→ PROBLEM DETAILS
Whenever the word "pinky" turns up in a line below, that line should be copied.

→ THE DATA
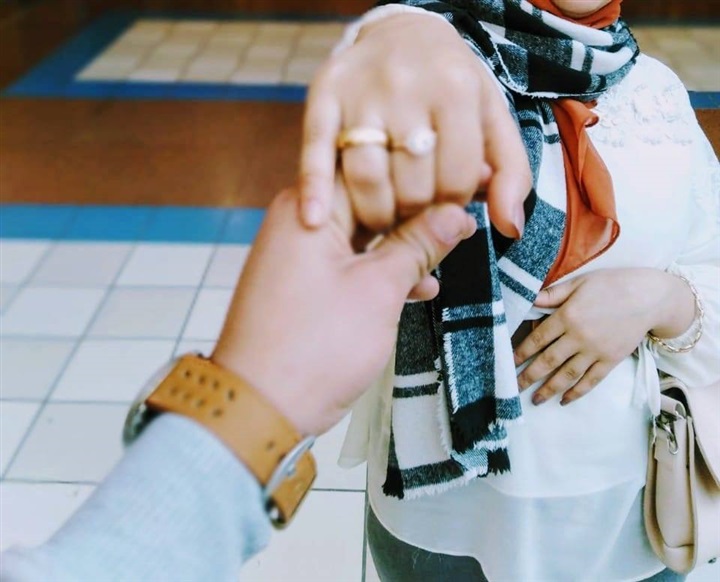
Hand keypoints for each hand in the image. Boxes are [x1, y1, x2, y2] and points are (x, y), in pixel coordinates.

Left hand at [212, 188, 475, 434]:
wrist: (259, 406)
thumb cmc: (315, 346)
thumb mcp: (379, 290)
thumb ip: (420, 244)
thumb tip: (458, 215)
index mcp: (310, 206)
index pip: (378, 168)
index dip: (428, 173)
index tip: (473, 178)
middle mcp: (301, 219)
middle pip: (373, 199)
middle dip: (421, 210)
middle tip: (469, 211)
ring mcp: (300, 253)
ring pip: (365, 234)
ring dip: (407, 246)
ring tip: (453, 251)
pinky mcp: (304, 284)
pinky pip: (351, 264)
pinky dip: (382, 272)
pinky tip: (421, 286)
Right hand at [298, 13, 529, 237]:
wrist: (403, 31)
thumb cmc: (453, 86)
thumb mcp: (492, 119)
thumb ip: (511, 172)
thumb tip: (511, 228)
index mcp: (456, 89)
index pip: (455, 180)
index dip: (452, 207)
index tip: (444, 207)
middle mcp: (407, 85)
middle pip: (411, 184)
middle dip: (414, 215)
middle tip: (412, 219)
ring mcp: (361, 91)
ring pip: (366, 176)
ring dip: (375, 215)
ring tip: (382, 221)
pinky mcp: (323, 95)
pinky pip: (315, 150)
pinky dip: (314, 189)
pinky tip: (313, 220)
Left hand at [514, 269, 695, 405]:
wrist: (650, 297)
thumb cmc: (611, 285)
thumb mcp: (579, 283)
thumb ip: (552, 294)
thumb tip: (528, 299)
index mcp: (567, 316)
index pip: (537, 339)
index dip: (521, 353)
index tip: (508, 363)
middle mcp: (579, 336)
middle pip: (548, 361)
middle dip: (528, 376)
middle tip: (513, 388)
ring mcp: (596, 351)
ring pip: (567, 375)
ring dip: (549, 389)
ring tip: (535, 399)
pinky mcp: (611, 360)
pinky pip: (591, 380)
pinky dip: (577, 392)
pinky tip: (564, 400)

→ RESPONSE AREA
pinky mcp: (304, 284)
pinky pip: (351, 264)
pinky dip: (382, 272)
pinky tip: (421, 286)
pinky mcp: (323, 95)
pinky pip: (315, 150)
pinky dip: (314, 189)
pinky tip: (313, 220)
pinky mcp: (611, 360)
pinky pip: (591, 380)
pinky dip: (577, 392)
pinky tip: (564, 400)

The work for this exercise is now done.